The worst of it is when people claim, “I knew guys just like Tony Soprano back in the old neighborhood.” No you didn’t. That’s a lie. You don’t know anyone who kills once a week, including his cousin and nephew. People claiming fiction as fact is how stereotypes are born and grow.
The City of Chicago rejected such a museum a few years back. They knew it would insult Italian Americans. Dorothy Coyle, director of the Chicago Office of Tourism said, “Anything that glorifies violence we are not interested in"
The harm caused by saturation of false images isn’t going to affect Italian-American stars like Scalia, Giuliani or Cuomo, nor the Italian American community as a whole. I worry about the individual.
Twenty years ago when I was in law school, three students were in the next booth at a campus restaurant. One said, “In criminal law we’re studying a case were all the defendants had these long Italian names…they were sooooo guilty!” See the math? Italian name = guilty, not Mayor, Governor or Supreme Court Justice.

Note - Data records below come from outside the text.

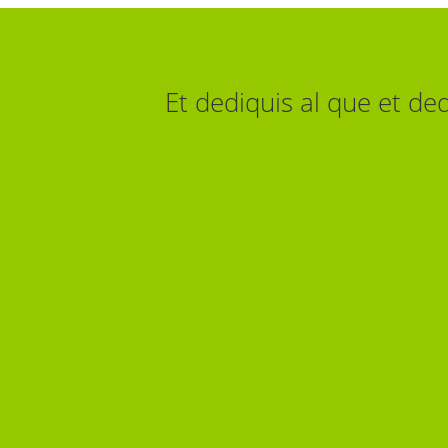
Et dediquis al que et de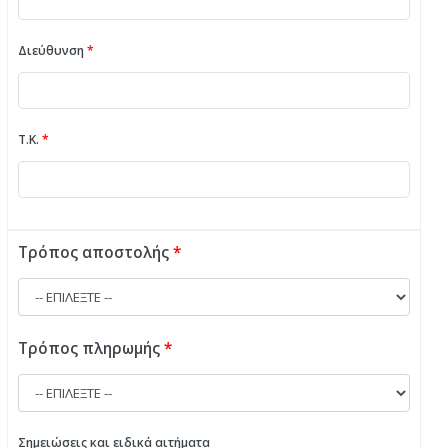
Διεύθυνση
*
Τ.Κ.
*
Τρόπος αποστολής
*
Τρόπος πληρωμής
*
Σημειώσεις και ειδικά αιτήματα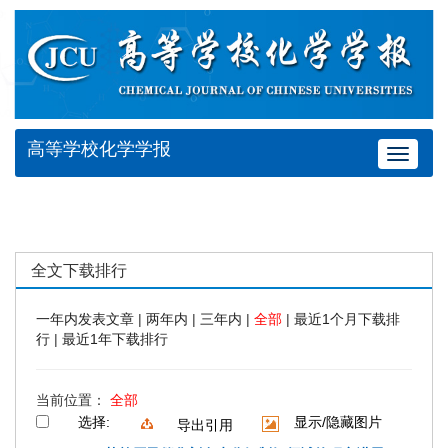
高等学校化学学报
Toggle
navigat
全文下载排行
一年内发表文章
|
两年内
|
三年内
|
全部
|
最近1个月下载排
行
|
最近1年下载排行
当前位置：
全部
选择:
显示/隐藏图片
导出引用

I often wonder where that law student is today – a judge? A prosecutor maybe? Worse yet – a juror?
Wouldn’t America be better served with a museum highlighting Italians such as Gunnery Sergeant John Basilone, the only enlisted marine in World War II to win the Medal of Honor, The Navy Cross and a Purple Heart for holding off 3000 Japanese troops at Guadalcanal after all but 3 of his unit was wiped out? He was killed at Iwo Jima.
I’d rather support a museum about Enrico Fermi, Galileo, John Cabot and Amerigo Vespucci. Our country was named after that last fellow.

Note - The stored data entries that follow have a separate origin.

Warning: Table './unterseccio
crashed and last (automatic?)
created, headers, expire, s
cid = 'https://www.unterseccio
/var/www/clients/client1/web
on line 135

What support will I give Harry Reid’s Mob Museum should it open in 2010? “Senator? You can have my answer now, if you like. My final offer is this: nothing.”
As an Italian-America I can relate to this article in more ways people can begin to imagine. Italians are never insulted ny stereotypes. Italians are too cool and secure with themselves, unlike negroes, jews and Irishmen. I was never insulted or vexed by the numerous movies and shows about Italian/ Sicilian mafia. They were entertaining, but hardly realistic. I was raised in Southern California during throughout the 70's and 80's. I never knew what a mafia was nor did I ever concieve the vaguest notion of crime in my culture and family. After seeing a movie like Godfather, my initial reaction was, "Who are these guys? I don't know any people like this." I never understood how Italians acquired that preposterous stereotype. Perhaps it was derived from a minor story in Italy and grew into mammoth proportions due to pop-culture. I'll never know for sure. But my message to others is if there are any Italian mafiosos in the world, and I doubt that there are any, 99.999% of the Italian populus is unlike those ludicrous stereotypes you see in movies hurled at such a prestigious heritage. The genuine charm of Italians is that they don't get offended at these trivial lies.

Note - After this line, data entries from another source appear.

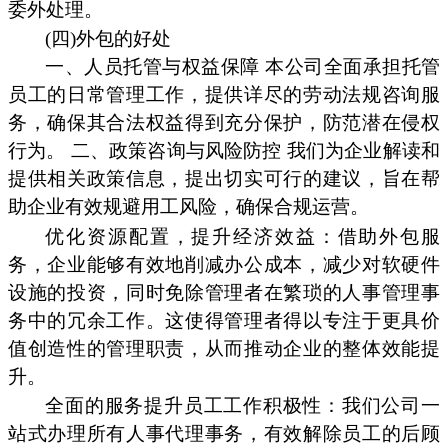
委外处理。
(四)外包的好处
一、人员托管与权益保障 本公司全面承担托管
员工的日常管理工作，提供详尽的劳动法规咨询服
务，确保其合法权益得到充分保护，防范潜在侵权
行为。 二、政策咨询与风险防控 我们为企业解读和
提供相关政策信息，提出切实可行的建议，旨在帮
助企业有效规避用工风险，确保合规运营。
优化资源配置，提升经济效益：借助外包服
务，企业能够有效地削减办公成本，减少对软硬件
设施的投资，同时免除管理者在繁琐的人事管理事
务中的冗余工作。这使得管理者得以专注于更具价
值创造性的管理职责，从而推动企业的整体效能提
升。
全面的服务提升员工工作积极性：我们公司一
站式办理所有人事代理事务，有效解除员工的后顾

Posted by: clooby | Saturday, 18 April 2009 at 02:09 AM
I think that the stereotyping of Italian Americans goes a lot farther than just alludments to the Mafia.There are a variety of images and attitudes some people have of Italians that is far from the fair fact of the matter.Some people state that Italians are sex-crazed, well if this is true it does not manifest itself on the statistics on rape.So if it is true it would be something of an personal matter.I cannot help thinking of the Irish Police
sargent who stated that he had a phobia that anytime he heard of a rapist he would immmediately think of an Italian as the typical suspect.Other statemnts of Italian are also available.